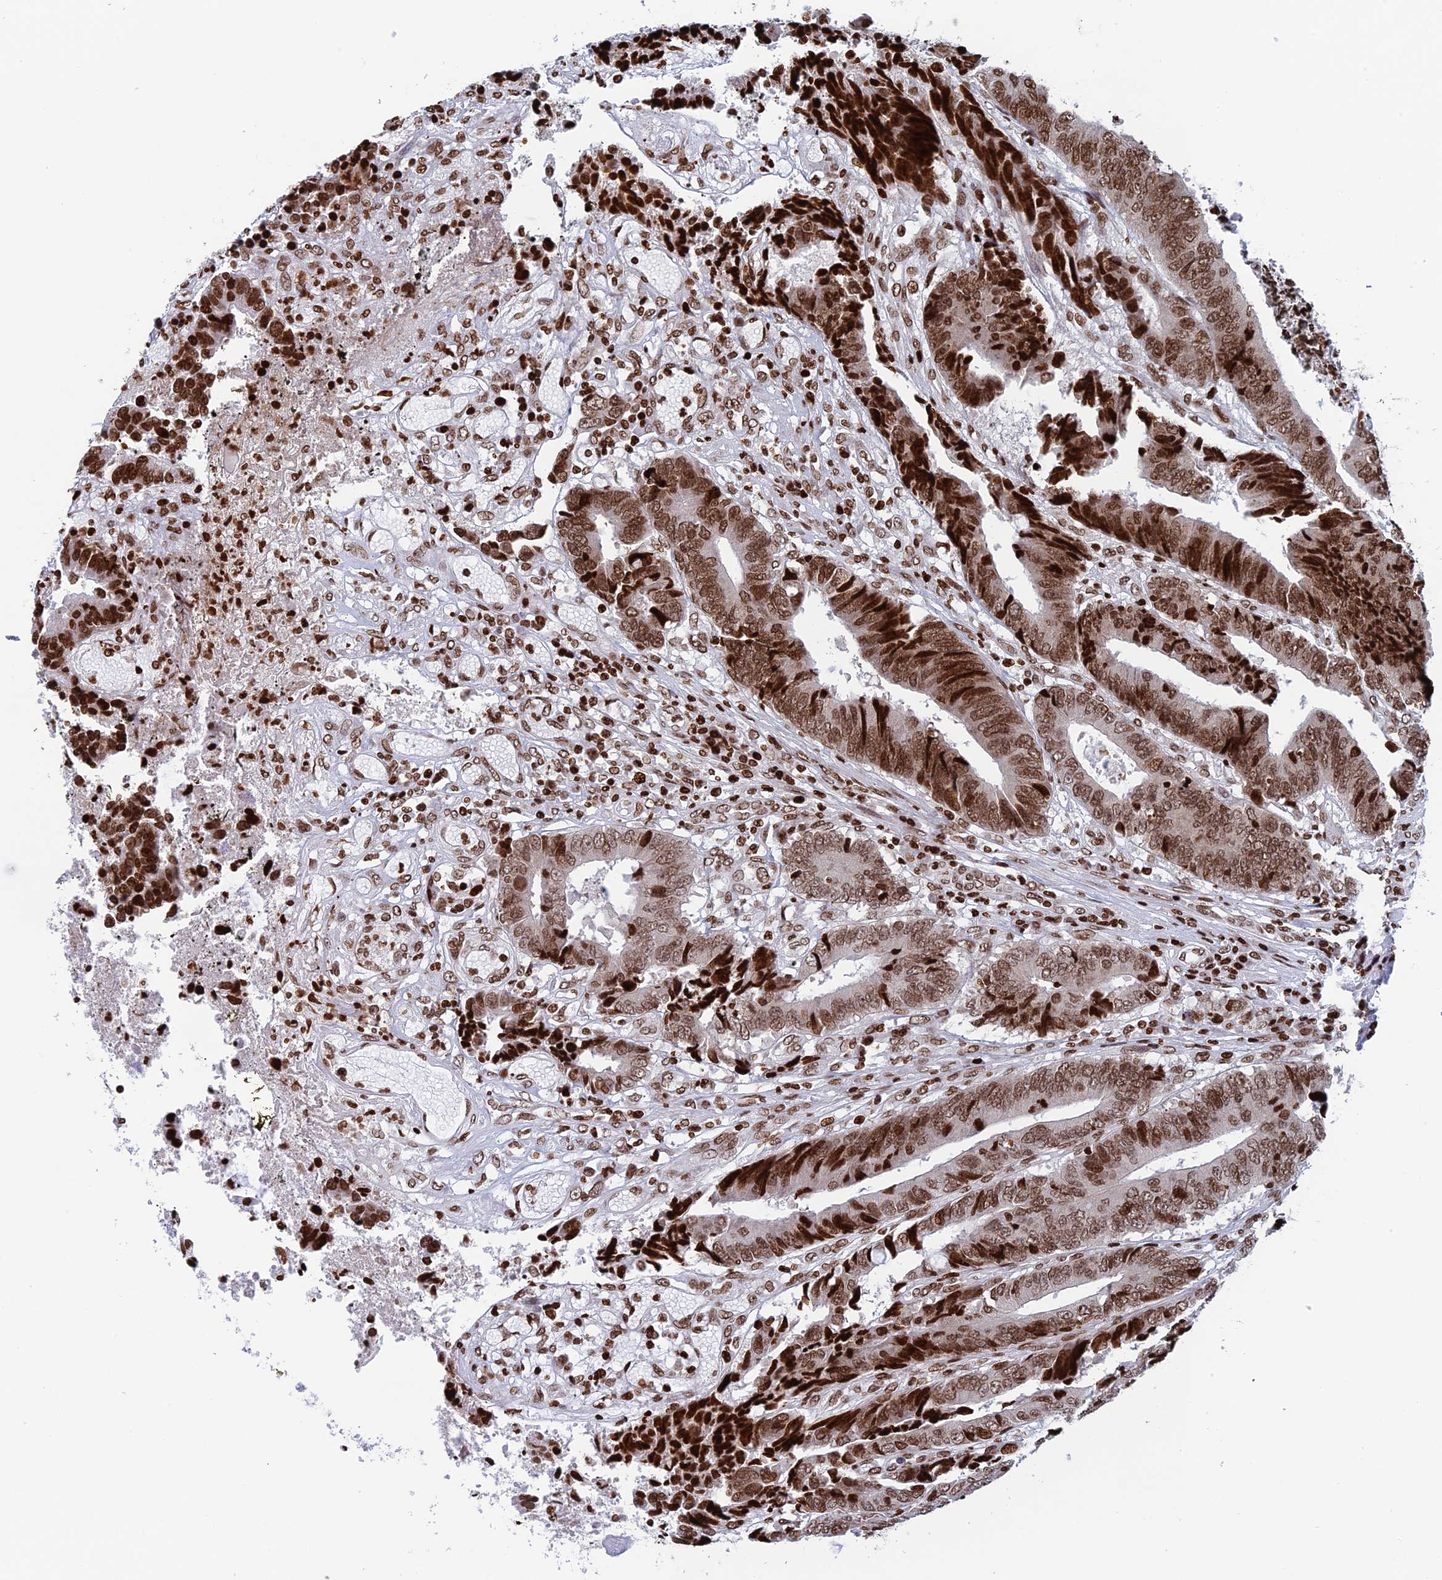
{"staining": {"intensity": "moderate", "quantity": ">75%", "location": "nuclear"}, "tissue": "colorectal cancer", "cell_type": "Tumor cells", "image_type": "cancer", "snomed": [{"axis": "morphology", "description": "Adenocarcinoma, NOS"}, {"axis": "topography", "description": "Rectum"}], "caption": "Protein expression analysis of colorectal cancer exhibits moderate nuclear expression in approximately >75% of tumor cells.", "gene": "RPAP1", "patient": {"sex": "male", "age": 84}}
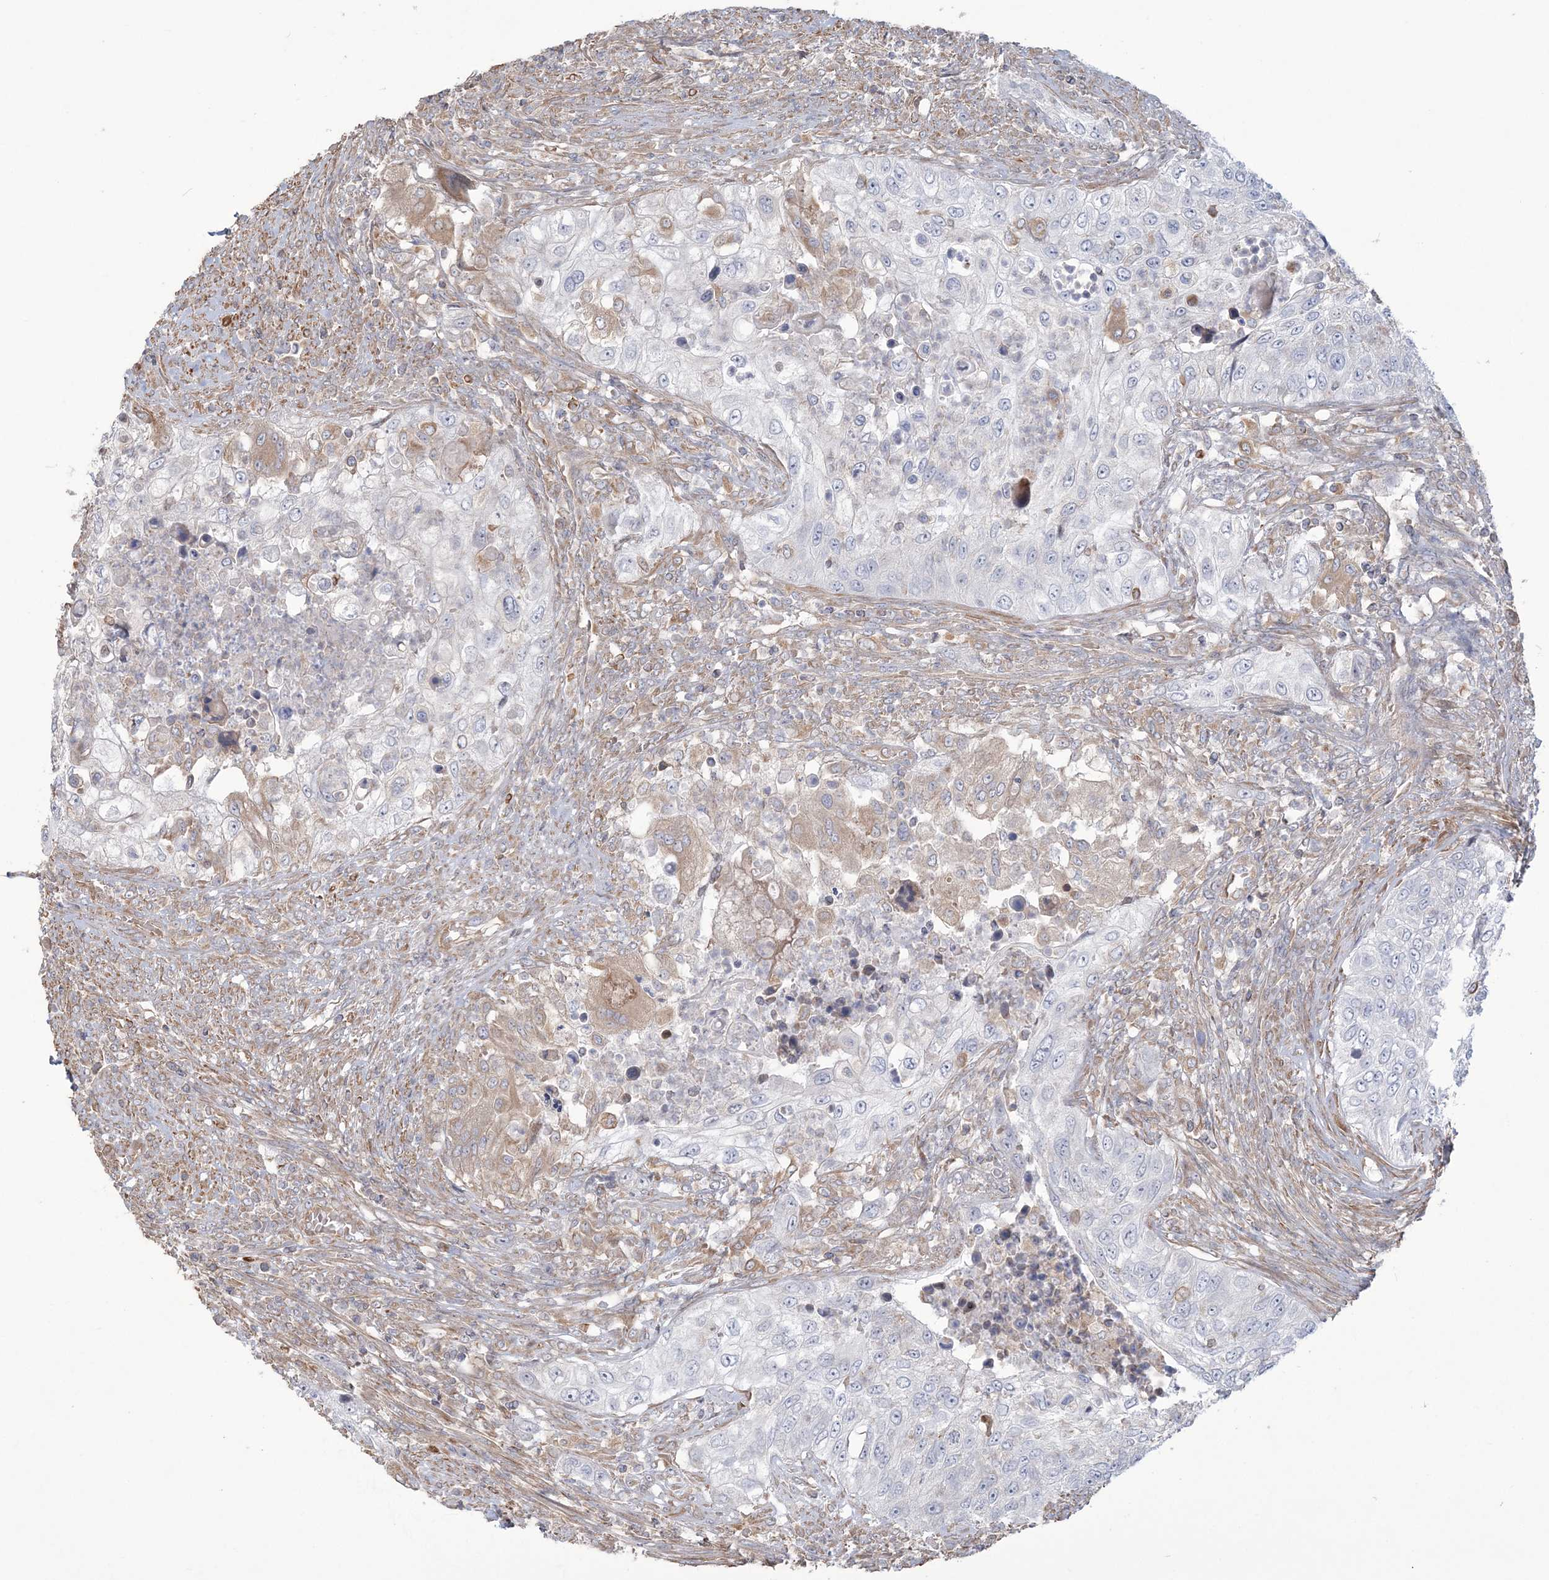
{"staining": {"intensity": "negative", "quantity": "none", "location": "none"}, "tissue": "urothelial cancer", "cell_type": "Tumor cells", "image_type": "cancer", "snomed": [{"axis": "morphology", "description": "Urothelial carcinoma, High grade"}, {"axis": "topography", "description": "Urinary bladder"}], "caption": "Immunohistochemistry image of neoplastic tissue: human high-grade urothelial carcinoma stained with DAB (3,3'-diaminobenzidine) exhibits no significant protein staining in tumor cells.", "gene": "ZNF821", "patient": {"sex": "female", "age": 60}}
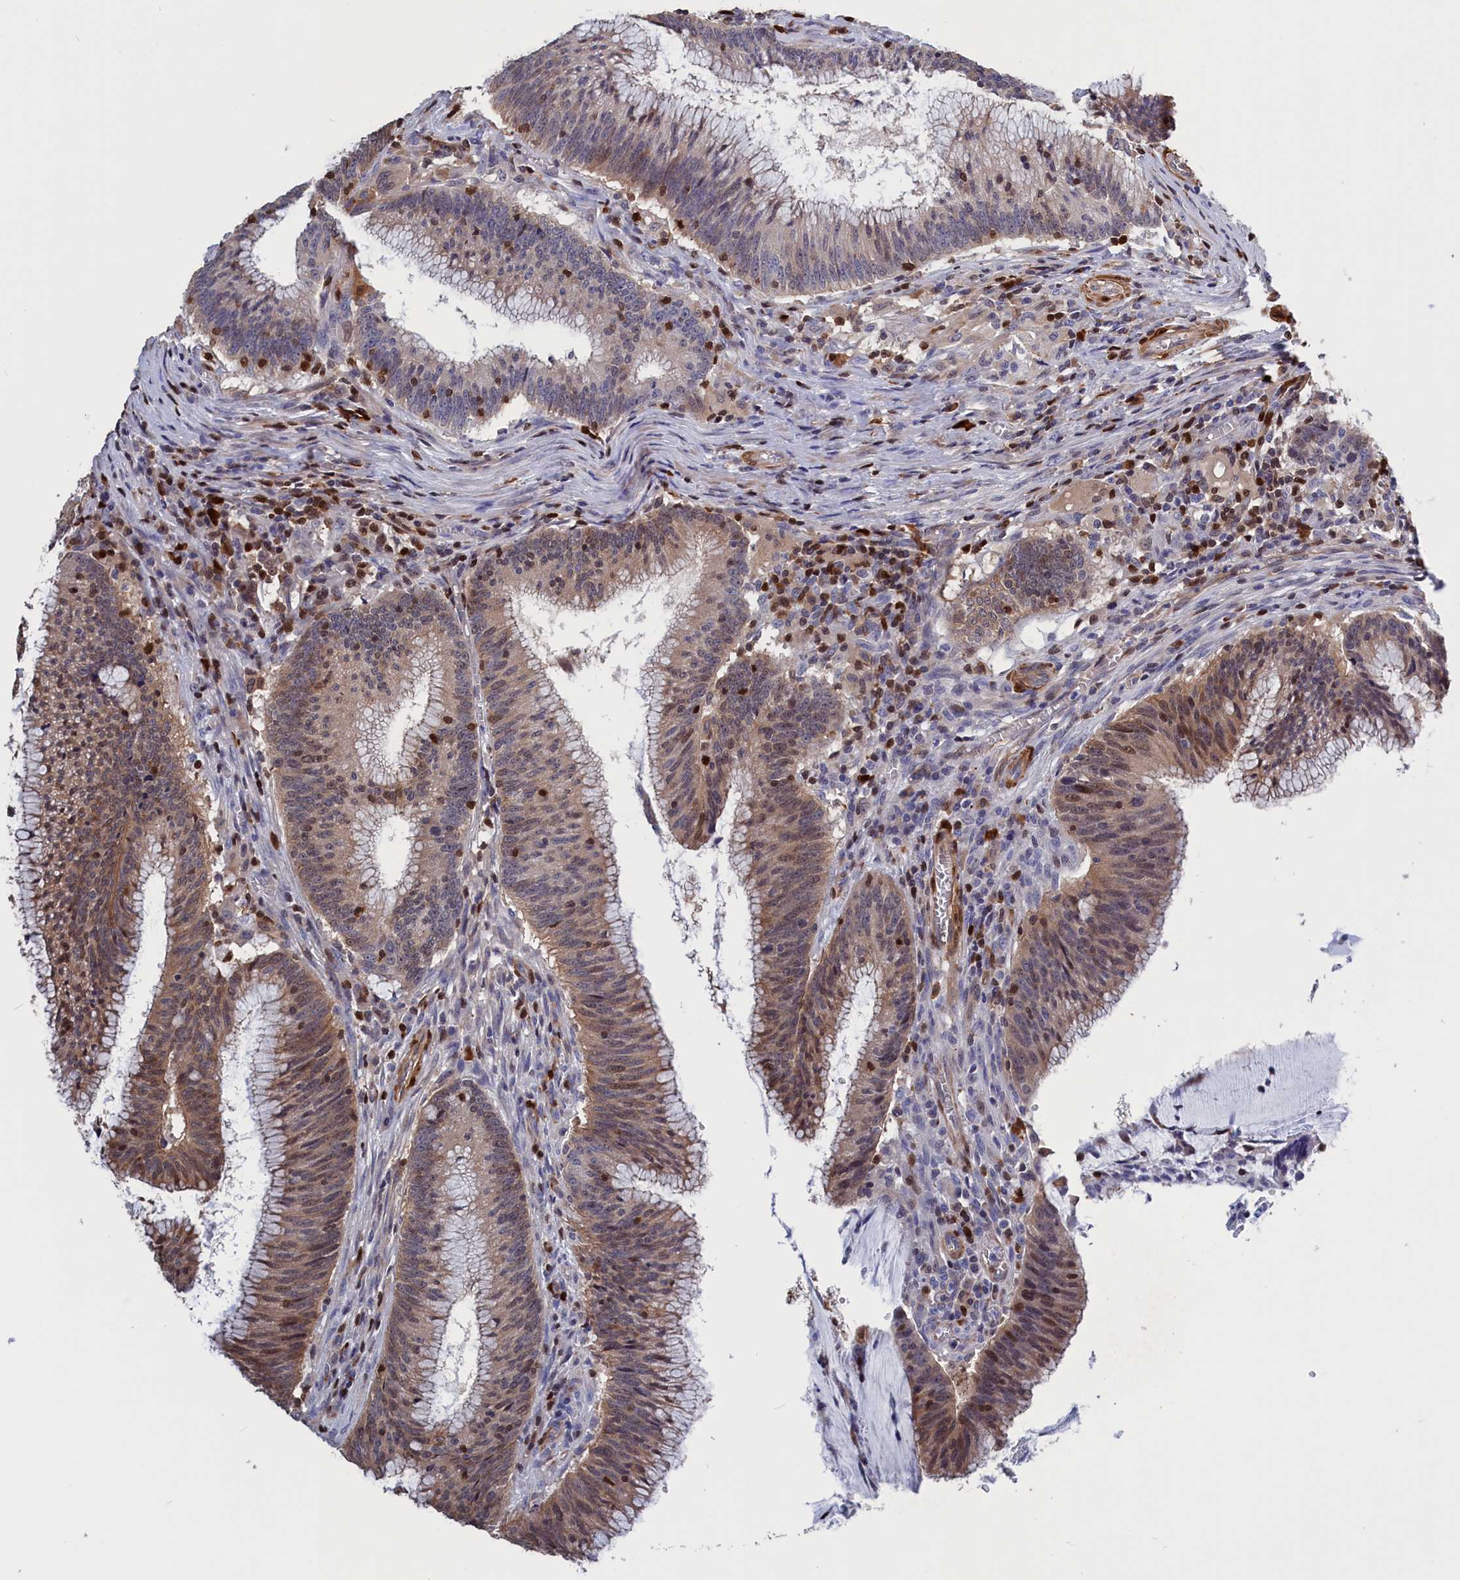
{"staining": {"intensity": "moderate", "quantity": "25%-75%", "location": "cytoplasmic/membranous,nuclear"}, "tissue": "colorectal cancer", "cell_type": "Tumor cells", "image_type": "cancer", "snomed": [{"axis": "morphology", "description": "Adenocarcinoma, NOS"}, {"axis": "topography", "description": "Rectum"}], "caption": "There is medium levels of moderate cytoplasmic/membranous and nuclear staining in tumor cells of colorectal cancer (adenocarcinoma), as demonstrated by immunohistochemical staining (brown color).", "gene": "CRIP1", "patient": {"sex": "female", "age": 77}}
------------------------------
--- WHAT TO PRODUCE ---
Starting with the first line of the material above and ending with the line that holds "image of neoplastic", write out those lines exactly, without pictures.

--- RESULT OF THIS EXERCISE ---
{"staining": {"intensity": "moderate", "quantity": ">75%", "location": "nuclear"}, "tissue": "colorectal cancer", "cell_type": "Tumor cells", "image_type": "cancer", "snomed": [{"axis": "morphology", "description": "Adenocarcinoma, NOS"}, {"axis": "topography", "description": "Rectum"}], "caption": "Protein expression analysis of colorectal cancer exhibits moderate nuclear expression in approximately >75% of tumor cells.", "gene": "RPAP1", "patient": {"sex": "male", "age": 84}}
{"staining": {"intensity": "negative", "quantity": "none", "location": "none"}, "tissue": "urothelial cancer", "cell_type": "Tumor cells", "image_type": "cancer", "snomed": [{"axis": "morphology", "description": "Urothelial carcinoma, High grade"}, {"axis": "topography", "description": "Urinary bladder"}], "caption": "Immunohistochemistry image of neoplastic tissue: human high-grade urothelial carcinoma stained with DAB (3,3'-diaminobenzidine) exhibits no significant protein staining in tumor cells.", "gene": "ZNF821", "patient": {"sex": "female", "age": 60}}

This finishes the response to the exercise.